When we reach the ‘anti-universe’, dialogue illuminates upon the imaginative capacity to rewrite reality as a whole. This is the point where the film drops the rulebook into the red ocean and allows the relationship between Shinji and Gendo, alongside the personal feelings of Asuka, Kaworu and Rei to inform the visuals that carry us through to the movie’s conclusion. The final act of 3.0 + 1.0 reminds us of something obvious; the sci-fi filter that the series blankets itself in is nothing more than aesthetic coating atop a raw, human story about the nature of being. This is never more clear than in 3.0 + 1.0’s robust climactic battle, which forces Gendo and Shinji to acknowledge and accept their own behaviours and have a conversation. The most powerful moments of this movie are the conversations between these two characters who would rather do anything but talk to each other. Gendo Ikari is given more depth than ever before, and the parallels between Gendo and Shinji that have always been sub textually present are brought out into the spotlight. The style-switch to communicate Gendo’s backstory is an especially neat touch, conveying the character in a way that I didn’t think was ever going to happen.

The successful re-write of the universe in a way that allows us to say ‘goodbye’ to ‘all evangelions’ is one that feels earned. As previously mentioned, these characters have been through enough on-screen (and off-screen) trauma for several lifetimes. They’ve earned the right to an abstract ‘happy’ ending. The final shots are vague enough to speculate about what has actually happened, but clear enough to let us know that all the characters we care about are safe and free to shape their next chapter.

It’s hard in this review to convey exactly why Evangelion 3.0 + 1.0 resonated with me so much. In this regard, words fail me - I could write for days about the various ‘good’ things about this movie, and I feel as though this review has only scratched the surface of what I enjoyed about it. Part of me feels like abandoning the formal conventions of a review and just wailing uncontrollably. This is largely due to the emotional role that Evangelion has played in my life, and my deep attachment to characters who I could see aspects of myself in as I was growing up.
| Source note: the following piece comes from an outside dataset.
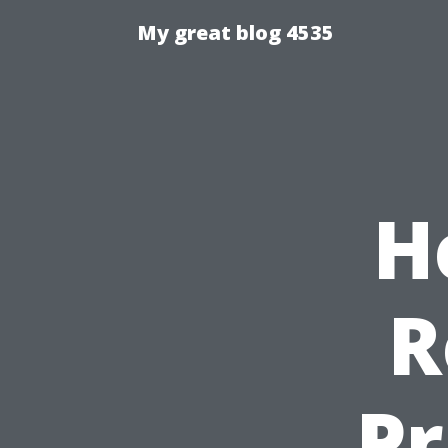
My great blog 4535
H
R
Pr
The original Neon Genesis Evangelion helped me to recognise my own potential to grow and change beyond the neurosis and trauma that I believed was holding me back. I know it’s a series that did the same for many others, and most people who love Evangelion have a connection to it founded on being able to resonate with the character's struggles. It’s therefore cathartic to get to see these characters move beyond them in a more tangible way. The end of this movie made me sigh in relief.

Evangelion 3.0 + 1.0 is a movie I thought I’d never receive - a more definitively ‘happy’ epilogue to a series that played an instrumental role in my life. Evangelion is a series that I’m always going to come back to, and some aspects of the prior Rebuild movies had left me worried that I’d only ever hold the original series in that high regard. I’m happy to say that there’s now two versions of the Evangelion story to experience, and the two of them - the original series and the rebuild saga - compliment each other beautifully. Evangelion 3.0 + 1.0 is the final artistic flourish in an incredible sequence of works, and if you’ve ever enjoyed Evangelion, one that you owe it to yourself to experience.